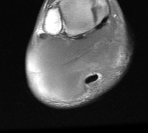
MRI of an extremity soft-tissue mass, one axial slice; position 12 of 76 along the scan axis; MR volume resampled by the dataset authors to the PET/CT grid (not the native acquisition matrix); 3.27 mm slice thickness; 148 × 133 image matrix, field of view 145 × 130 mm. Male patient. Case-level facts recorded for this patient, not image findings: histological type: liposarcoma - round cell; grade: high; site of the primary tumour: right calf.
Outlined on this slice (expert contour drawn on MRI and transferred to this co-registered scan by the dataset authors):
- gross tumour volume (mass): box from (x=29, y=23) to (x=123, y=102) px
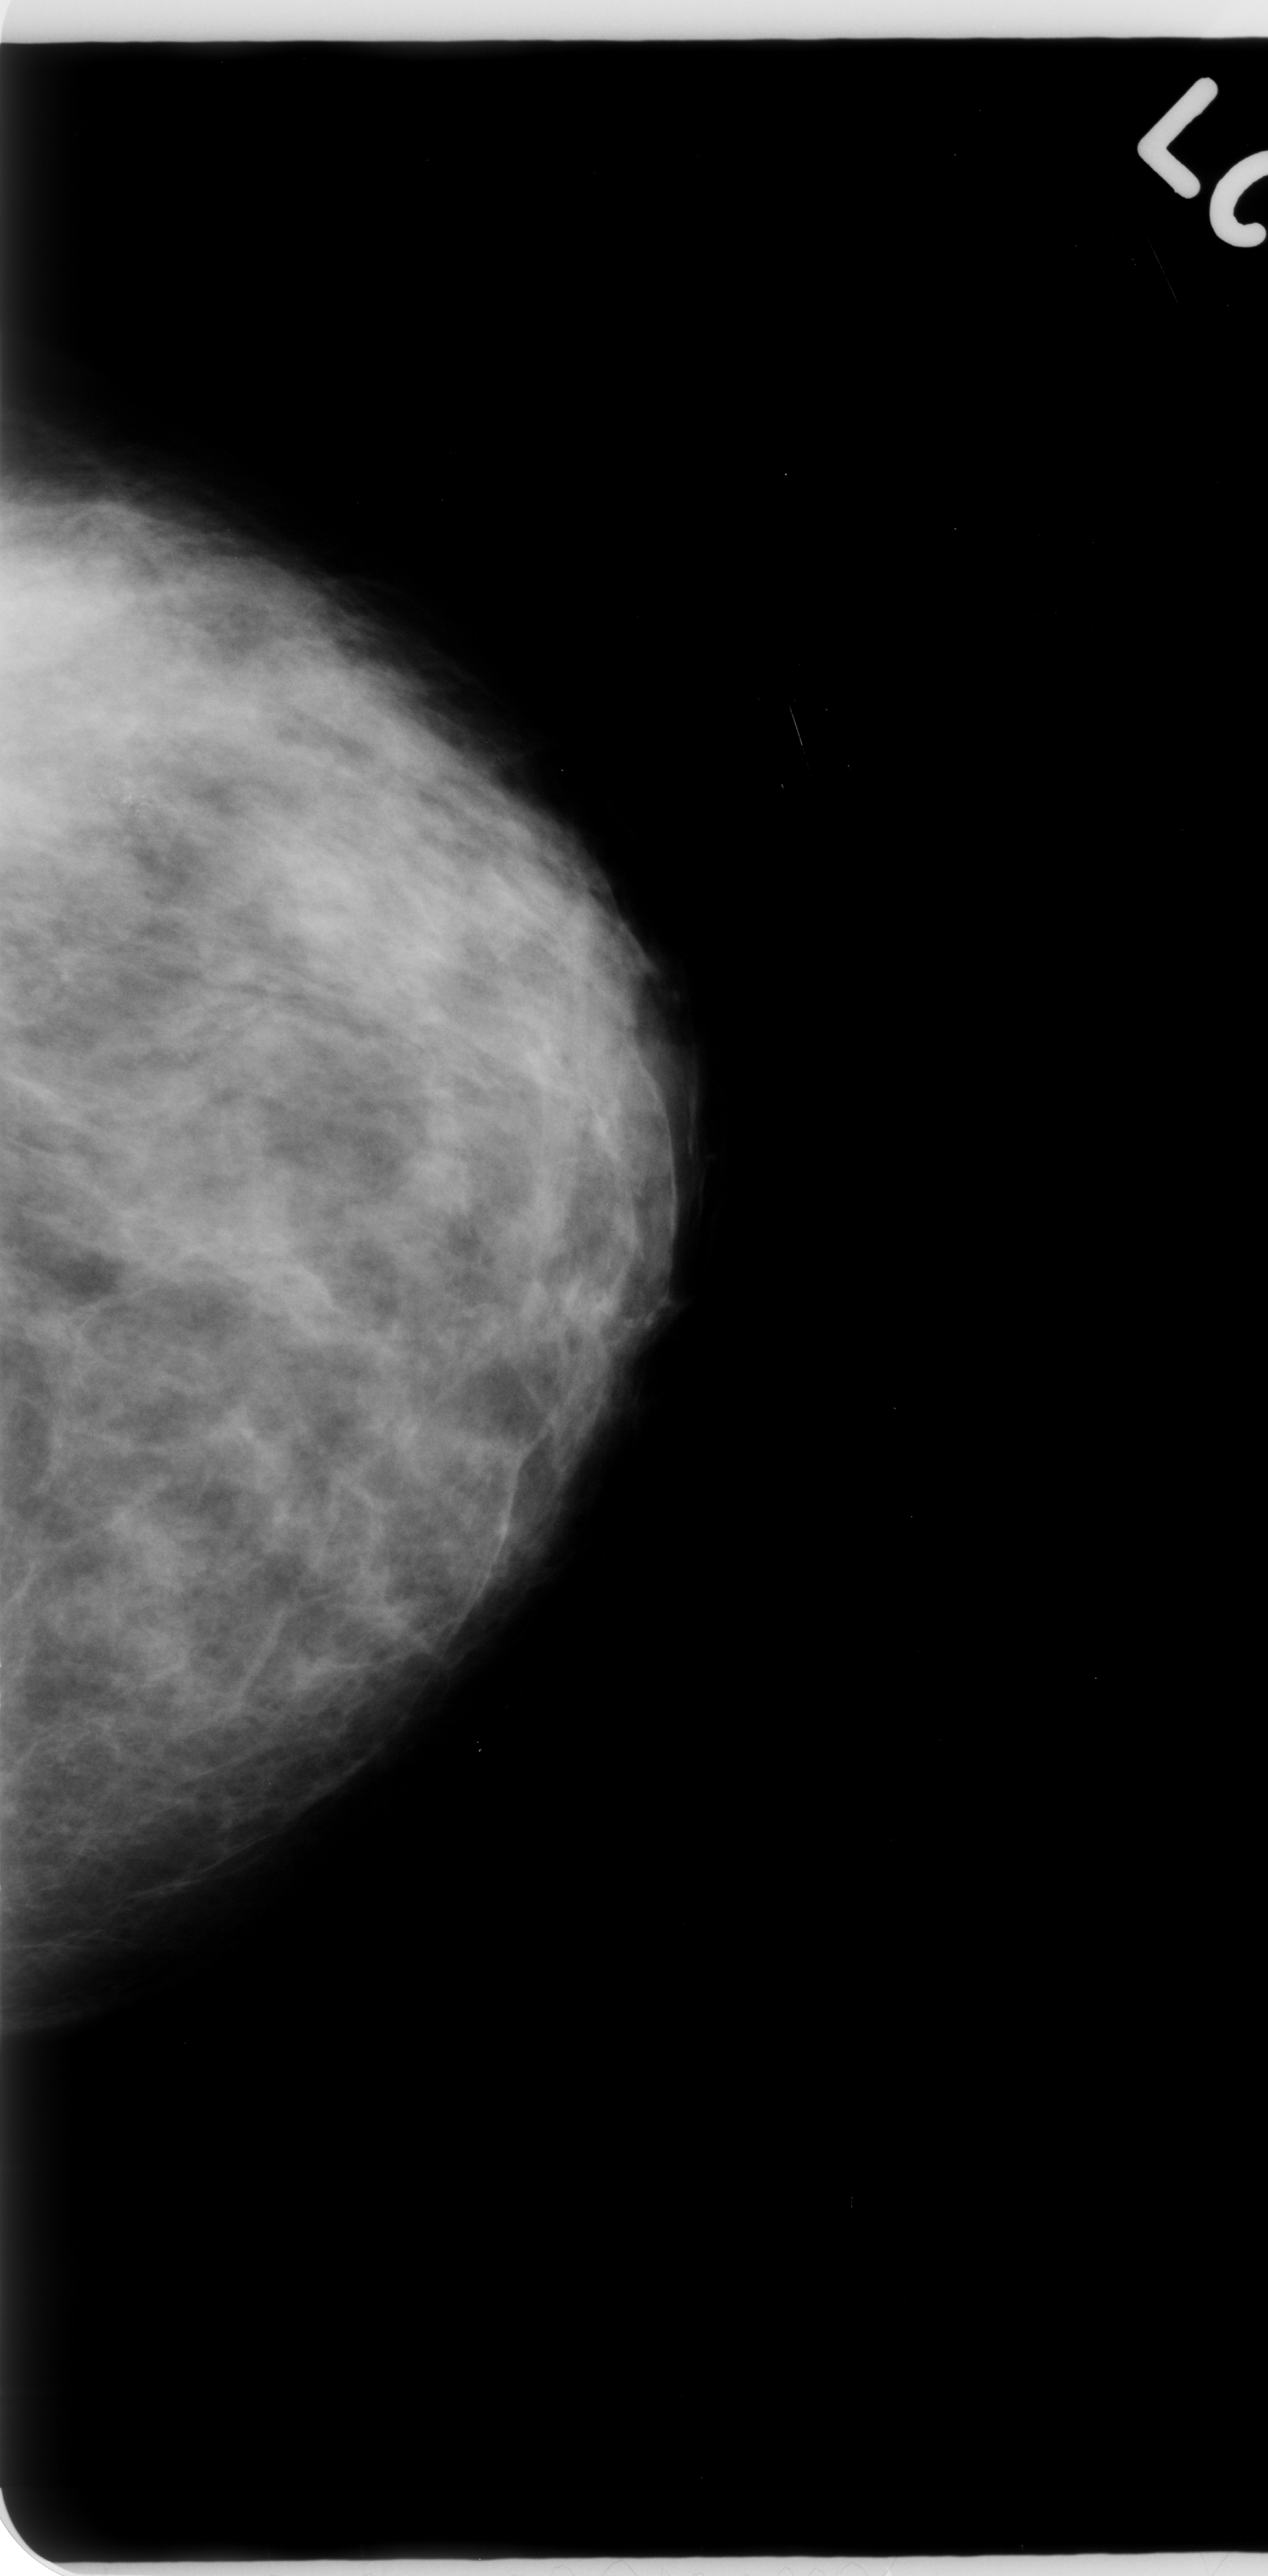
Scanned film-screen mammogram; left breast; CC view; breast composition: scattered fibroglandular densities (BI-RADS density category 2 of 4); 1268 × 2576 image matrix.
Marked abnormalities (boxes around the expert regions of interest):
- calcifications, morphology pleomorphic, distribution clustered; BI-RADS assessment category 5; pathology (as recorded): malignant: bounding box (x1, y1, x2, y2) in pixels: (21, 710, 304, 936)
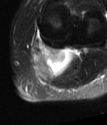
MRI of an extremity soft-tissue mass, one axial slice; slice 50 of 78 in the series (ordered by position); T2-weighted fat-saturated; MR volume resampled by the dataset authors to the PET/CT grid (not the native acquisition matrix); 3.27 mm slice thickness; 107 × 125 image matrix, field of view 104 × 122 mm. Female patient. From the clinical record (not read from this slice): histological type: extraskeletal high grade osteogenic sarcoma; grade: high; site of the primary tumour: left calf.
Annotated regions visible in this slice (expert contour drawn on MRI and transferred to this co-registered scan by the dataset authors):
- gross tumour volume (mass): bounding box <35,50,74,78> (left, top, right, bottom; pixels)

================================

- [Task prompt] Among the records, find the lines that contain "transferred" and copy each of them.

- [Output for this task]
Outlined on this slice (expert contour drawn on MRI and transferred to this co-registered scan by the dataset authors):
Annotated regions visible in this slice (expert contour drawn on MRI and transferred to this co-registered scan by the dataset authors):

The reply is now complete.